Written instruction – Put every line of the items below into a Markdown table with the columns "Row" and "Line", numbering the rows and skipping blank lines. Leave the pictures out of your answer.

Supplied material –
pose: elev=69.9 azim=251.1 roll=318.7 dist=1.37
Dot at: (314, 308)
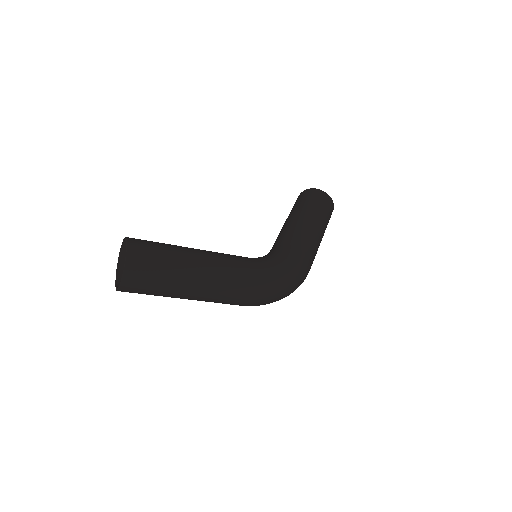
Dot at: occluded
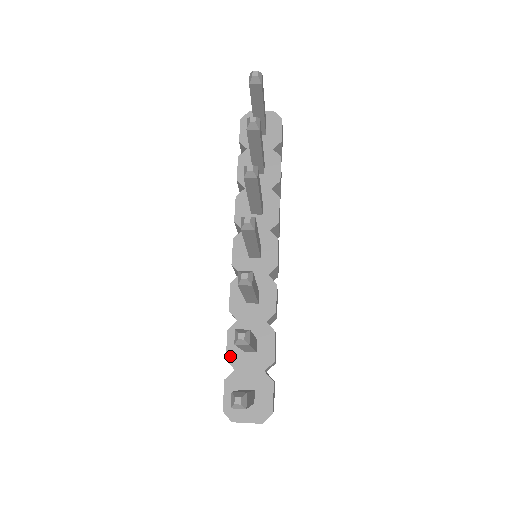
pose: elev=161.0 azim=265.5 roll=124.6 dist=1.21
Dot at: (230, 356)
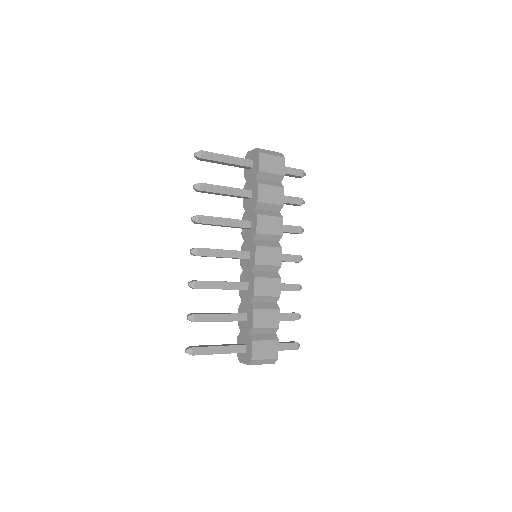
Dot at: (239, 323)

In response –
| Row | Line |
|---|---|
| 1 | pose: elev=69.9 azim=251.1 roll=318.7 dist=1.37 |
| 2 | Dot at: (314, 308) |
| 3 | Dot at: occluded |
| 4 | pose: elev=161.0 azim=265.5 roll=124.6 dist=1.21 |
| 5 | Dot at: (230, 356) |
| 6 | Dot at: (239, 323) |